Vika [28.1K] · Answer 1 · 2022-05-01T01:18:24+03:00

The complete question is as follows:

The admission directory of Big City University has a novel idea. He proposed using the IQ scores of current students as a marketing tool. The university agrees to provide him with enough money to administer IQ tests to 50 students. So the director gives the IQ test to an SRS of 50 of the university’s 5000 freshman. The mean IQ score for the sample is xbar=112. The IQ test he administered is known to have a σ of 15. What is the 95% Confidence Interval about the mean? What can the director say about the mean score of the population of all 5000 freshman?

Answer: The 95% confidence interval about the mean is $Confidence interval = 107.84 \leq \mu \leq 116.16$ .

The director can say that he is 95% confident that the mean IQ score of the 5000 freshmen lies between 107.84 and 116.16.

We follow these steps to arrive at the answer:

Since the population standard deviation of the IQ test is known, we can use the Z scores to find the confidence interval.

The formula for the confidence interval about the mean is:

$Confidence interval = \overline{X}\pm Z*\frac{\sigma}{\sqrt{n}}$

In the equation above, X bar is known as the point estimate and the second term is known as Margin of Error.

The Critical Value of Z at the 95% confidence level is 1.96.

Substituting the values in the question in the equation above we have,

$Confidence interval = \112\pm 1.96*\frac{15}{\sqrt{50}}$

$Confidence interval = \112\pm 4.157787873}$

$Confidence interval = 107.8422121 \leq \mu \leq 116.1577879$
####
**Required action A:**
In the confidence-interval answer, condense the paragraph beginning "The admission directory of Big City University" into a short bulleted list that keeps its main facts.
The listing that follows has no connection to the confidence-interval answer.

**Exercise materials:**
####
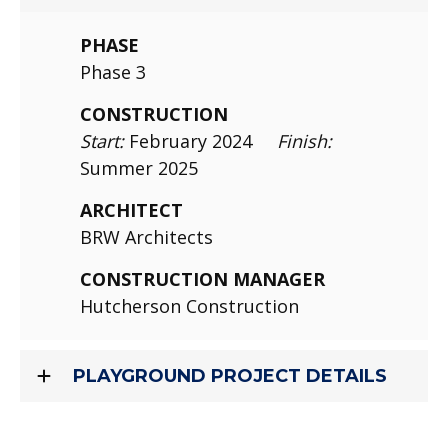
PHASE
Phase 3
CONSTRUCTION
Start:
February 2024
Finish:
Summer 2025
ARCHITECT
BRW Architects
CONSTRUCTION MANAGER
Hutcherson Construction
PLAYGROUND PROJECT DETAILS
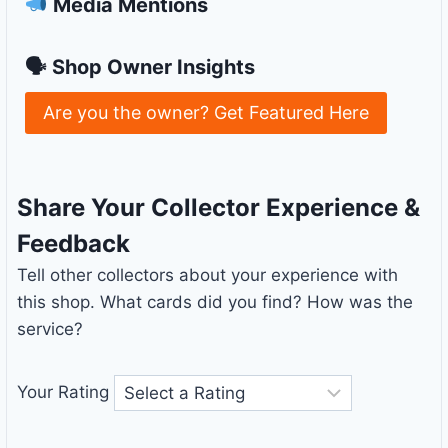
Media Mentions
🗣 Shop Owner Insights
Are you the owner? Get Featured Here
Share Your Collector Experience &
Feedback
Tell other collectors about your experience with
this shop. What cards did you find? How was the
service?
Your Rating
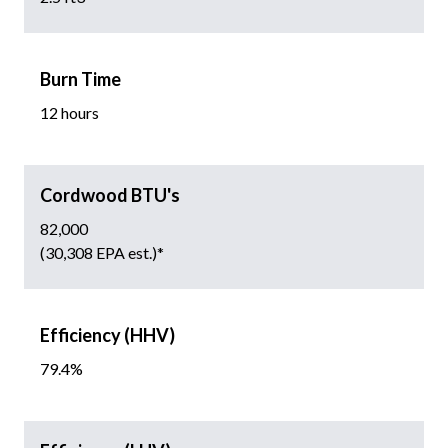
Burn Time
12 hours
Cordwood BTU's
82,000
(30,308 EPA est.)*
Efficiency (HHV)
79.4%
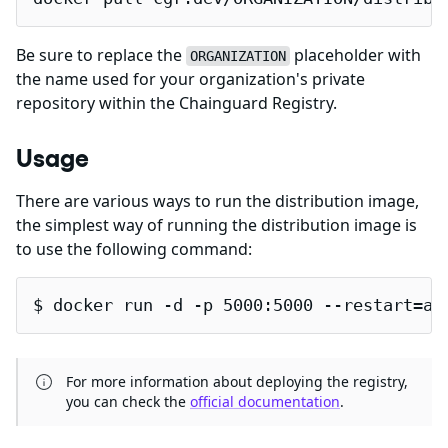
Be sure to replace the
placeholder with
ORGANIZATION
the name used for your organization's private
repository within the Chainguard Registry.
Usage
There are various ways to run the distribution image,
the simplest way of running the distribution image is
to use the following command:
$ docker run -d -p 5000:5000 --restart=al
For more information about deploying the registry,
you can check the
official documentation
.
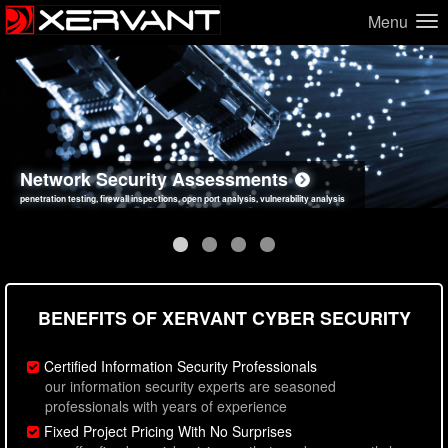
Menu
Network Security Assessments
Web Application Security Assessments
Social Engineering Assessments
Information Security Best Practices
penetration testing, firewall inspections, open port analysis, vulnerability analysis
sql injection, cross site scripting, authentication issues, unsafe data handling
employee deception testing, highly targeted attack scenarios, real-world attack simulations
network security hardening, policy reviews, secure coding standards review
BENEFITS OF XERVANT CYBER SECURITY
Certified Information Security Professionals
our information security experts are seasoned
professionals with years of experience
Fixed Project Pricing With No Surprises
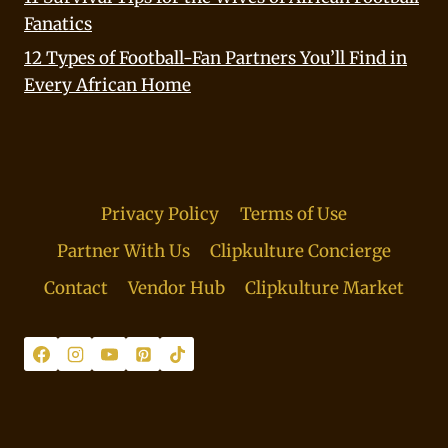
Fanatics
12 Types of Football-Fan Partners You’ll Find in
Every African Home
Privacy Policy
Terms of Use
Partner With Us
Clipkulture Concierge
Contact
Vendor Hub
Clipkulture Market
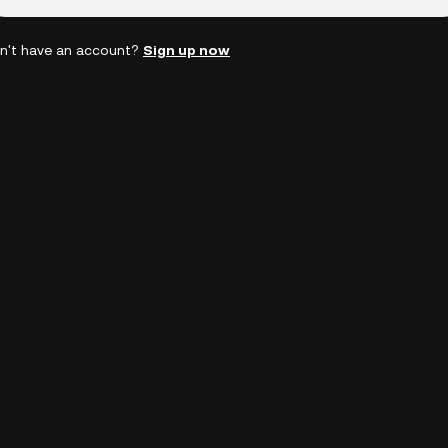
n't have an account?
Sign up now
####
**Required action B:**
Arrange the listing lines as a numbered list, from the start of the listing up to and including the line with "PLAYGROUND PROJECT DETAILS". Skip blank lines and leave out the pictures.

**Exercise response A:**
- The director proposed using current students' IQ scores as a marketing tool.
- The university funded IQ tests for 50 students.
- The test was given to an SRS of 50 of the university's 5000 freshmen.
- The sample mean IQ score is 112.
- The test's σ is known to be 15.
- The questions are the 95% confidence interval about the mean and what the director can say about the mean score of all 5000 freshmen.

**Exercise response B:**
1. PHASE
2. Phase 3
3. CONSTRUCTION
4. Start:
5. February 2024
6. Finish:
7. Summer 2025
8. ARCHITECT
9. BRW Architects
10. CONSTRUCTION MANAGER
11. Hutcherson Construction
12. PLAYGROUND PROJECT DETAILS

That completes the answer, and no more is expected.